My lips curve, still clamped around the thermometer. No, I wouldn’t have guessed that.
Misty with nostalgia, Pop’s gaze drops to my mouth. “Hell. First time I ever took his temperature as a baby it was with that thermometer there. Stuck it rig
ht up his butt.”
A laugh erupts up my throat. I sputter and choke but don’t spit the thermometer out. Working in restaurants and seeing some really disgusting shit means I’ve got an iron stomach, and I saw him wash the thermometer. So I’m pretty sure that breaking the glass and spilling the mercury would be a lot worse than anything currently in my mouth.
“Attagirl,” he says approvingly and heads to the fridge. “You want a beer?”
I shake my head.
“Iced tea?”
I nod, then shake my head again when he asks about sugar and lemon.
Setting the glass in front of me, he takes the thermometer and reads it. “Well, you’re not dying,” is his prognosis, and it’s so far from the terrifying end that I thought I was heading for, I can’t stop my hysterical giggle.
It’s not a laugh. A real laugh isn’t birthed from pain and fear. And none of this is funny.
The heavy tread of boots quiets me. The muscles alongside my spine stiffen.

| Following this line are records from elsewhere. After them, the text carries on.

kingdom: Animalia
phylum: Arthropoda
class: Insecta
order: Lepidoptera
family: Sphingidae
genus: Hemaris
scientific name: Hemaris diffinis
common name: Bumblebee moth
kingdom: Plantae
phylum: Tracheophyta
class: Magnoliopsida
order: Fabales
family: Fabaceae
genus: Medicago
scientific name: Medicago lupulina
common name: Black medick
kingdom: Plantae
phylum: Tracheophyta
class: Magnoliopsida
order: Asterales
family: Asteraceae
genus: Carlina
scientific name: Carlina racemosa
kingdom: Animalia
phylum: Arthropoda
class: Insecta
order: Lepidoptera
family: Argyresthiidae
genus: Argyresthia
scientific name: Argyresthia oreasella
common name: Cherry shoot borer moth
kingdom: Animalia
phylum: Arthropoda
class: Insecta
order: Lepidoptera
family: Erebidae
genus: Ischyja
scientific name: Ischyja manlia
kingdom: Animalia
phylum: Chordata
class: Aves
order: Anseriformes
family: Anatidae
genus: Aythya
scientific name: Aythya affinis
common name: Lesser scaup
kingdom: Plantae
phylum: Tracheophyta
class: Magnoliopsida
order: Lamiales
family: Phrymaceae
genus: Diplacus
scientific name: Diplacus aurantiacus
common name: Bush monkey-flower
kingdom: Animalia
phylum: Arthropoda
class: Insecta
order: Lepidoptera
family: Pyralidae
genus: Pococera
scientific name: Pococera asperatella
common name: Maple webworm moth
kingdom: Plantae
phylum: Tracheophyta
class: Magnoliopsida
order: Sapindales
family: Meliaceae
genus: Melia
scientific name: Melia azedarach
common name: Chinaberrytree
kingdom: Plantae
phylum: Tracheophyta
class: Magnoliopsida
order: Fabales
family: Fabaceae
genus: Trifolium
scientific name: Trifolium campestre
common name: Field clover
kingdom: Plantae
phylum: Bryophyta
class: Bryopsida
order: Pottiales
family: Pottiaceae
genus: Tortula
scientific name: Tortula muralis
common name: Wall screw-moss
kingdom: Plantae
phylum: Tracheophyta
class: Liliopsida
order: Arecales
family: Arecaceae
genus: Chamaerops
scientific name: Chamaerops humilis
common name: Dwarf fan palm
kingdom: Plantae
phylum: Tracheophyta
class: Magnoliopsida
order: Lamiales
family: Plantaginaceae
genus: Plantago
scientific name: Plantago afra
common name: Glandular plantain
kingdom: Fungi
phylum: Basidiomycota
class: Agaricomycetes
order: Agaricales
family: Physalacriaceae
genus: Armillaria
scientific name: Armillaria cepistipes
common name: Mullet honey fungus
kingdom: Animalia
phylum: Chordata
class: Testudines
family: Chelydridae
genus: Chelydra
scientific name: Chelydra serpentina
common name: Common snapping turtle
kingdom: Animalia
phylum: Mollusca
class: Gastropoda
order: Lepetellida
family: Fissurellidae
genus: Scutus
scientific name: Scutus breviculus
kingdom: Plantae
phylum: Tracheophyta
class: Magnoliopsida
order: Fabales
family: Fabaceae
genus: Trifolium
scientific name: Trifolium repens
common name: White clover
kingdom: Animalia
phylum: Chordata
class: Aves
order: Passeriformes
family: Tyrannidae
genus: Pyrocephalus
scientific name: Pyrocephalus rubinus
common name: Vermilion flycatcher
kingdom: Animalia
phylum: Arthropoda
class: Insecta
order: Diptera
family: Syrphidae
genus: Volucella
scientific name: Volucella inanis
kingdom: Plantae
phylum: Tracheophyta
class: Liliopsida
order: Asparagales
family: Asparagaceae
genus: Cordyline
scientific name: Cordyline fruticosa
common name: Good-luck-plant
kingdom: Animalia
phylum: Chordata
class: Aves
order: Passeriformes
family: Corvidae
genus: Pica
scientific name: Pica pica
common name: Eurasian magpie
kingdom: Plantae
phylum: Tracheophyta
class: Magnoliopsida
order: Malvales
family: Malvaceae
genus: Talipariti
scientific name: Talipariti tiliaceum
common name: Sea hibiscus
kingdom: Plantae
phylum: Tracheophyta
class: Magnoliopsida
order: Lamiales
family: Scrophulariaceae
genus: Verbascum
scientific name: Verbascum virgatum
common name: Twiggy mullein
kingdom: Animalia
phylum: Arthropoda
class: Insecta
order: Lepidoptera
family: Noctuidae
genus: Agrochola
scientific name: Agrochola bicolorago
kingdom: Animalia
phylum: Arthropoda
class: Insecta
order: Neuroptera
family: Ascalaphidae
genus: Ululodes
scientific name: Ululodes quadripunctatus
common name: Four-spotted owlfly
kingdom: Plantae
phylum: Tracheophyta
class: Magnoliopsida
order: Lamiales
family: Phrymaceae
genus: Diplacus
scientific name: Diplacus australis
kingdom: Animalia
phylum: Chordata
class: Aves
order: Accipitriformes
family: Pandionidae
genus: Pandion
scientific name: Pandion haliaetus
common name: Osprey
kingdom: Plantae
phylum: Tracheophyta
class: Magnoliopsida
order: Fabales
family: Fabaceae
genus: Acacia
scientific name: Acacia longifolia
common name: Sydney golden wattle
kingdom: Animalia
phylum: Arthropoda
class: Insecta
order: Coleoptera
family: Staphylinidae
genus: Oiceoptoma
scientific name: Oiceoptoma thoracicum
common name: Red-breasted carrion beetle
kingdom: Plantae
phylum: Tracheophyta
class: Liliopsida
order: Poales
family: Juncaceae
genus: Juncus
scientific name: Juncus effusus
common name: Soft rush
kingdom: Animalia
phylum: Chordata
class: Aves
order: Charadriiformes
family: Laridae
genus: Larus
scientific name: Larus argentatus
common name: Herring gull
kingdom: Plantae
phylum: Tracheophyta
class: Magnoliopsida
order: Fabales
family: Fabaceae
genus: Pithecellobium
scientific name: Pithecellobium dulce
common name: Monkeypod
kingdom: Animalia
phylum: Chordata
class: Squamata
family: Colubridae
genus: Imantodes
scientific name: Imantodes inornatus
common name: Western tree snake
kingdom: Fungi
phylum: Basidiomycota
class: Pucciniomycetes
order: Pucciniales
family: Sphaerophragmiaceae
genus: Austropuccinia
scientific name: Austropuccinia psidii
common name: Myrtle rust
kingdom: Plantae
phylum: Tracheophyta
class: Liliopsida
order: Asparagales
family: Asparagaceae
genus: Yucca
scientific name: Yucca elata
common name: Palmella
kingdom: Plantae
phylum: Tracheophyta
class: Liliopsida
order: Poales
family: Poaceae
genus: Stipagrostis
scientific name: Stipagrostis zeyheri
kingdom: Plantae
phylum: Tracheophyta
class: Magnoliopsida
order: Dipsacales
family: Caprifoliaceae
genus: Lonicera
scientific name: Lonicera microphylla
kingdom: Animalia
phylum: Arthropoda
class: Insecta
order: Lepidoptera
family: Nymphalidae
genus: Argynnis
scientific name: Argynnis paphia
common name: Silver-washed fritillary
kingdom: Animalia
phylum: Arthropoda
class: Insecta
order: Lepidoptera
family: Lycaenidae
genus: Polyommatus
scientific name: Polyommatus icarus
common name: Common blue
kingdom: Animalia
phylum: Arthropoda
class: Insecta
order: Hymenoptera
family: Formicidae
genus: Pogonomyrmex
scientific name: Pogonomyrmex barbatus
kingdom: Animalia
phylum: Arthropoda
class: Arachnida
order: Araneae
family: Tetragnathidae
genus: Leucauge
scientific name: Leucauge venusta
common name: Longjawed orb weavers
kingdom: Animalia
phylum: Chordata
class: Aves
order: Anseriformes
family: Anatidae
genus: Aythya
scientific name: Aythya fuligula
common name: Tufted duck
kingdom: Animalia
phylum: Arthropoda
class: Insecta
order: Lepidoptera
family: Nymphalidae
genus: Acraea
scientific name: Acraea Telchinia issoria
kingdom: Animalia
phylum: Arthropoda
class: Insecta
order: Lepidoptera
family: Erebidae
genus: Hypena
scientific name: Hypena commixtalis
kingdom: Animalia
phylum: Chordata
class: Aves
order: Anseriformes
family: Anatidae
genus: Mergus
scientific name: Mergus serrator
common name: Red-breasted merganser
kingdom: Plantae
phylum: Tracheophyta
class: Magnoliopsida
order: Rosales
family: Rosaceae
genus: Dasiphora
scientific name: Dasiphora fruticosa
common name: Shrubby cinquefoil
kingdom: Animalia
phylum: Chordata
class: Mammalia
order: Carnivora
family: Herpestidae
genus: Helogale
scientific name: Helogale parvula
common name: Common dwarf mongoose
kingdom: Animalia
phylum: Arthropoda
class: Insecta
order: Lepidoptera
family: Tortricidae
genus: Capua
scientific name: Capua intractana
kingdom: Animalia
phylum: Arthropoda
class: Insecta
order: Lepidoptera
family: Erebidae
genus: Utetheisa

That’s more than just Bull coming into the house. I know what’s about to happen, because I’m pretty sure that I heard something I shouldn’t have.
A shakedown. Except they won’t be after money. They’ll be after my silence.
No problem, really. If I have a choice, I won’t talk to or about any Hellfire Rider again as long as I live.
I don’t turn to look at them as they come into the kitchen. Instead I watch Pop’s face as he sizes up the situation, his gaze lingering in one direction—I’m guessing on Bull. There’s some silent exchange taking place between the two men, because Pop finally nods like he’s agreeing to something unsaid.
He takes his beer and says, “I’ll get that wood stacked, then.” His gaze finds mine. “You give me a holler if you need anything.”
“Thank you,” I tell him and my voice is a tiny rasp.
Jaw clenched, he nods again and heads out.
A big man settles into the seat across from me, wearing a black leather vest over a short-sleeved gray T-shirt. Not as big as Bull, no tattoos that I can see, a short beard and cold, dark blue eyes. I know who he is. Saxon Gray. He owns the Wolf Den tavern and the gym across from Reggie’s. A PRESIDENT patch sits below a HRMC patch.